The U.S. Federal Communications Commission (FCC) dealt LTD Broadband a blow as it announced an initial batch of $311 million in support for winners of the Rural Digital Opportunity Fund Phase (RDOF) I auction, denying the operator’s request for more time to prove its funding eligibility in three states.
Funding was authorized to a total of 48 providers, with the FCC noting in a press release the money will help fuel gigabit-speed deployments to nearly 200,000 homes and businesses across 36 states over the next decade. Cincinnati Bell Telephone Company, Consolidated Communications, Cox and NTS Communications were among those approved to receive funding, according to a public notice.
Acting FCC Chairwoman Jessica Rosenworcel said the support authorizations represent “a significant down payment on broadband deployment,” adding “today’s announcement means that help is on the way for hundreds of thousands of Americans without access to broadband.”
The $311 million approved by the FCC is just a fraction of the $9.2 billion awarded in the Phase I auction. However, additional funding appears imminent, with the public notice stating FCC “staff are reviewing information that is submitted with long-form applications on a rolling basis.”
Its move comes after a months-long review of participants’ long-form applications following the announcement of winning bidders in December 2020. Earlier this month, two key Senators prodded Rosenworcel to explain what was taking so long and when it might begin distributing funds.
LTD takes a hit
Alongside the authorization news, the FCC announced it had partially denied a petition from top auction winner LTD Broadband for more time to prove its eligibility to receive funding in certain states.

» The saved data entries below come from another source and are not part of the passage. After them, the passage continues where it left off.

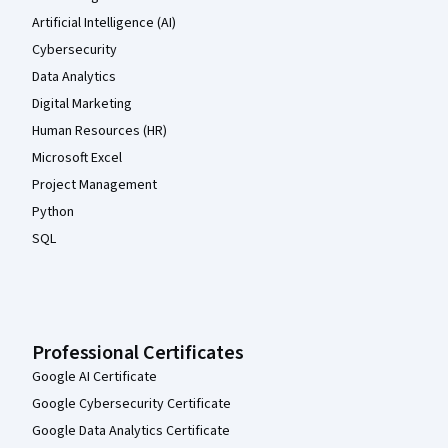
Artificial Intelligence (AI)
Cybersecurity
Data Analytics
Digital Marketing
Human Resources (HR)
Microsoft Excel
Project Management
Python
SQL
Professional Certificates
Google AI Certificate
Google Cybersecurity Certificate
Google Data Analytics Certificate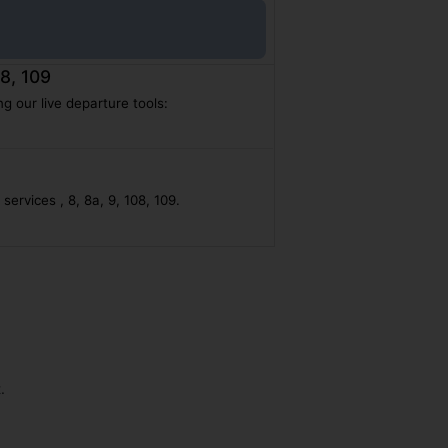
08, 109
g our live departure tools:
ervices , 8, 8a, 9, 108, 109.
.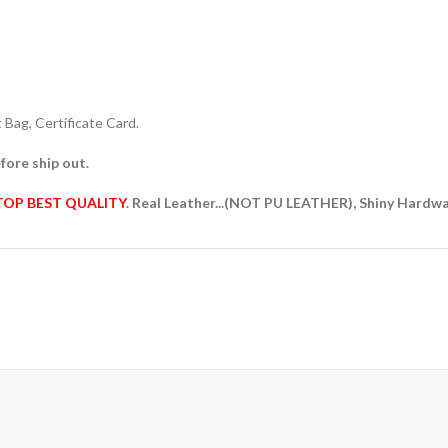
Bag, Certificate Card.
fore ship out.
TOP BEST QUALITY
. Real Leather...(NOT PU LEATHER), Shiny Hardw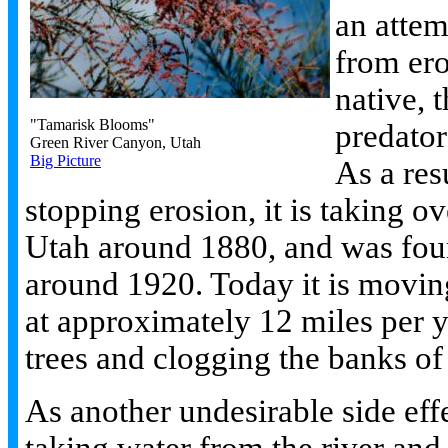
an attem
from ero
native, 
"Tamarisk Blooms"
predator
Green River Canyon, Utah
Big Picture
As a res
stopping erosion, it is taking ov
Utah around 1880, and was fou
around 1920. Today it is movi
at approximately 12 miles per y
trees and clogging the banks of 
As another undesirable side effe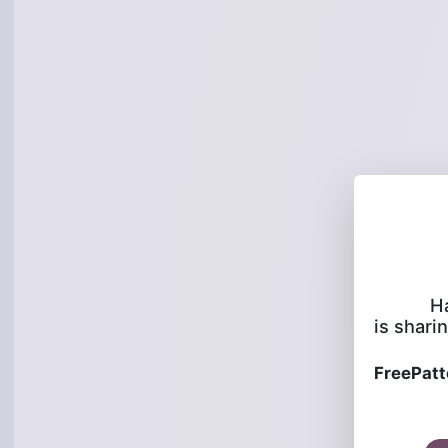
H
is sharin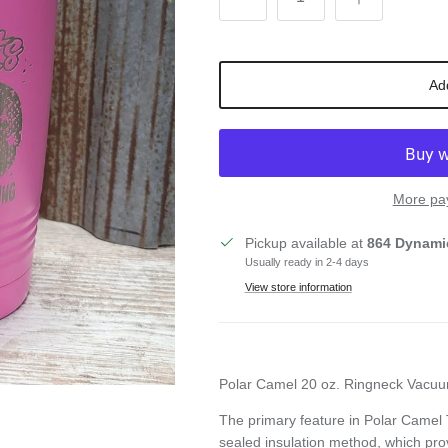
Ad
More pa
Pickup available at
864 Dynami
Usually ready in 2-4 days
View store information
Polar Camel 20 oz. Ringneck Vacuu
The primary feature in Polar Camel
sealed
insulation method, which pro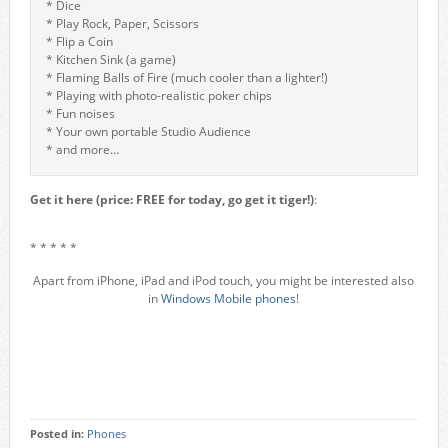
* Dice
* Play Rock, Paper, Scissors
* Flip a Coin
* Kitchen Sink (a game)
* Flaming Balls of Fire (much cooler than a lighter!)
* Playing with photo-realistic poker chips
* Fun noises
* Your own portable Studio Audience
* and more…
Get it here (price: FREE for today, go get it tiger!)
:
* * * * *
Apart from iPhone, iPad and iPod touch, you might be interested also
in
Windows Mobile phones
!
Posted in:
Phones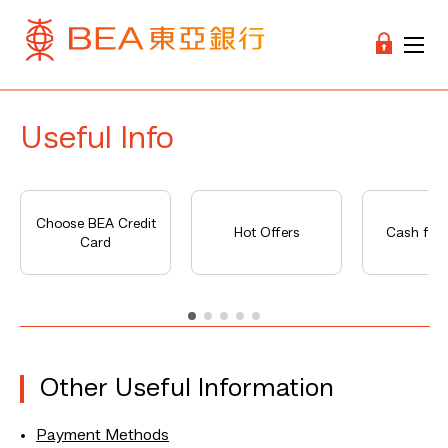
Useful Info
Choose BEA Credit
Hot Offers
Cash fro
Card
Other Useful Information
Payment Methods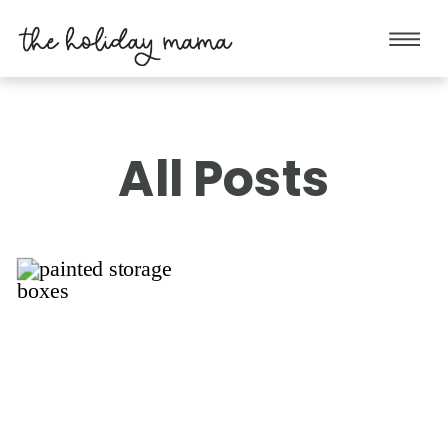
All Posts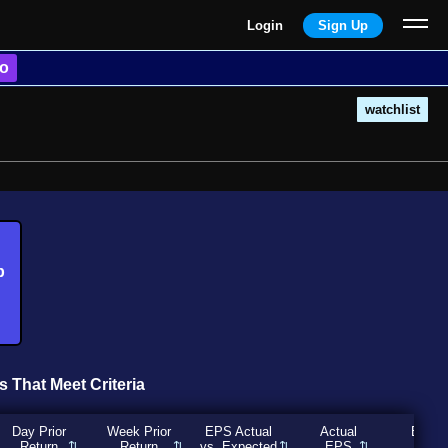
Login
Sign Up
o
watchlist
b
s That Meet Criteria
Day Prior
Week Prior
EPS Actual
Actual
Expec
Return
Return
vs. Expected
EPS
EP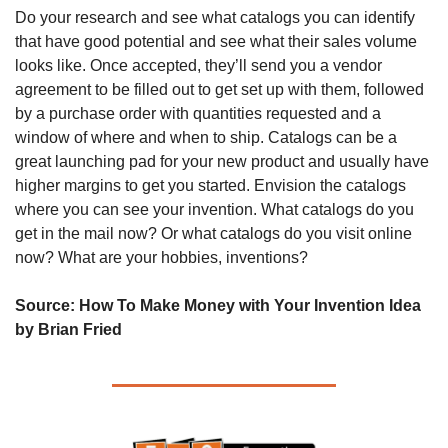
Do your research and see what catalogs you can identify 
that have good potential and see what their sales volume 
looks like. Once accepted, they’ll send you a vendor 
agreement to be filled out to get set up with them, followed 
by a purchase order with quantities requested and a 
window of where and when to ship. Catalogs can be a 
great launching pad for your new product and usually have 
higher margins to get you started. Envision the catalogs 
where you can see your invention. What catalogs do you 
get in the mail now? Or what catalogs do you visit online 
now? What are your hobbies, inventions?
Source: 
How To Make Money with Your Invention Idea 
by Brian Fried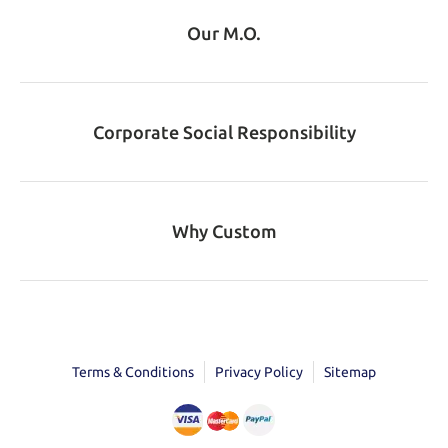
Our M.O.
Corporate Social Responsibility
Why Custom
Terms & Conditions
Privacy Policy
Sitemap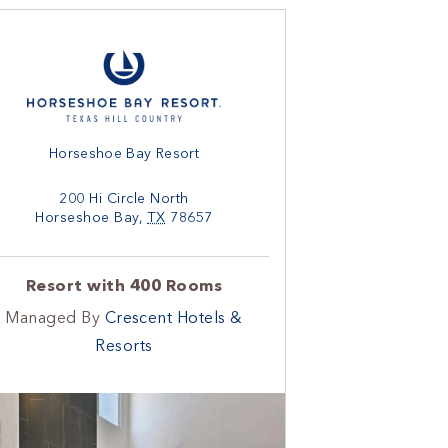
Horseshoe Bay Resort
200 Hi Circle North
Horseshoe Bay
,
TX
78657
Resort with 400 Rooms
Managed By
Crescent Hotels &
Resorts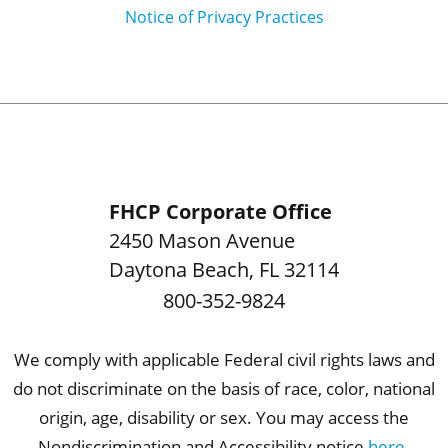
Notice of Privacy Practices
FHCP Corporate Office
2450 Mason Avenue
Daytona Beach
,
FL
32114
800-352-9824
We comply with applicable Federal civil rights laws and
do not discriminate on the basis of race, color, national
origin, age, disability or sex. You may access the
Nondiscrimination and Accessibility notice
here
.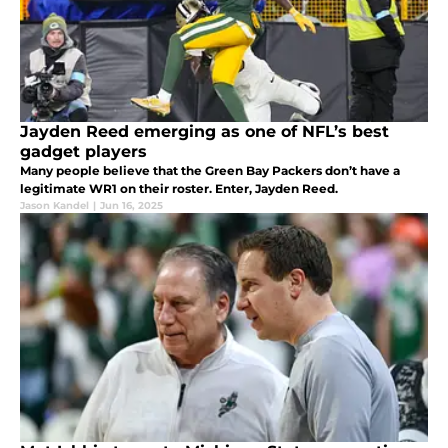
Jayden Reed emerging as one of NFL’s best
gadget players
Many people believe that the Green Bay Packers don’t have a
legitimate WR1 on their roster. Enter, Jayden Reed.
Jason Kandel
|
Jun 16, 2025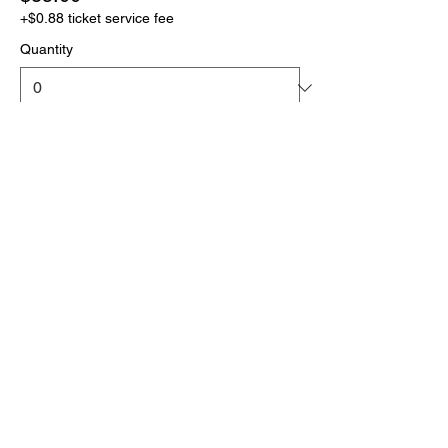
+$0.88 ticket service fee
Quantity
More prices (1)
Total
$0.00
Checkout
Click the link below
to download your full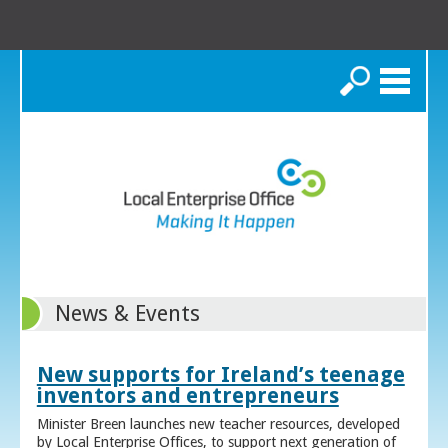
Search
News & Events
New supports for Ireland’s teenage
inventors and entrepreneurs
Minister Breen launches new teacher resources, developed
by Local Enterprise Offices, to support next generation of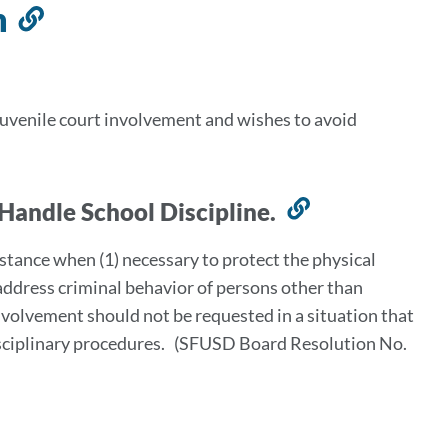
n
Link
to
this
section
juvenile court involvement and wishes to avoid
 Handle School Discipline.
Link
to
stance when (1) necessary to protect the physical
this
o address criminal behavior of persons other than
section
involvement should not be requested in a situation that
 disciplinary procedures. (SFUSD Board Resolution No.
ink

As announced in December, LTD Broadband won $1.3 billion to provide service to 528,000 locations across 15 states. Its winnings included $187.5 million to cover 76,856 locations in California; $3.2 million to reach 2,122 locations in Kansas; and $81.1 million to connect 39,889 locations in Oklahoma.
Auction winners were required to demonstrate their status as an eligible telecommunications carrier (ETC) in all bid areas by June 7, 2021. That day, LTD Broadband petitioned the FCC to waive that deadline to give it more time to submit documentation proving its ETC status in California, Iowa, Kansas, Nebraska, North Dakota, Oklahoma, South Dakota and Texas.
But the FCC argued in an order issued today LTD Broadband dragged its feet seeking certification paperwork from state officials and denied its waiver petition for the states of California, Kansas and Oklahoma. The agency said it planned to issue a public notice finding “LTD in default on its bids” in those states.
“Consistent with the Commission’s direction in the Rural Digital Opportunity Fund Order, applicants who default will be subject to the applicable forfeiture under the Commission’s rules, and defaults will be referred to the Enforcement Bureau,” the order stated.
Rosenworcel pressed other RDOF “applicants who are dragging their feet or can’t meet their obligations" to "follow the rules or we will disqualify you and move on."
The agency issued an initial list of bids in default, after receiving notifications from some winners that they do not intend to pursue “some or all” of their bids in certain areas. The lineup included bids from Charter Communications for coverage in Alabama, Indiana, Kentucky, Massachusetts, Michigan, South Carolina, Tennessee, Texas, Virginia and Wisconsin; Conexon Connect in Ohio, Texas and Virginia; and Redzone Wireless in Maine. LTD Broadband is not yet on the list.
“Auction 904 support will not be authorized for these winning bids. We consider these winning bidders and assignees to be in default for these bids and subject to forfeiture,” the FCC said. It added defaulters “will be subject to a base forfeiture per violation of $3,000.”
Charter previously sought a limited waiver of its RDOF deployment obligations in Massachusetts and parts of Kentucky, Missouri, Virginia and Wisconsin. Last week, Charter awarded Gibson Technical Services a construction contract to handle its RDOF builds in Alabama, Louisiana and North Carolina.
Following concerns that large amounts of RDOF funding could be squandered on redundant coverage, Rosenworcel also warned the agency was “putting winning bidders on notice of their obligation to ensure that support goes to the areas that need it.” The regulator sent letters to 197 winning bidders, flagging the census blocks they won which already appear to have coverage and urging them to seek waivers where necessary.
The Competitive Carriers Association, which previously raised concerns about redundant coverage, applauded the move as one which would "help ensure that genuinely unserved areas are the ultimate target of much needed resources for rural America."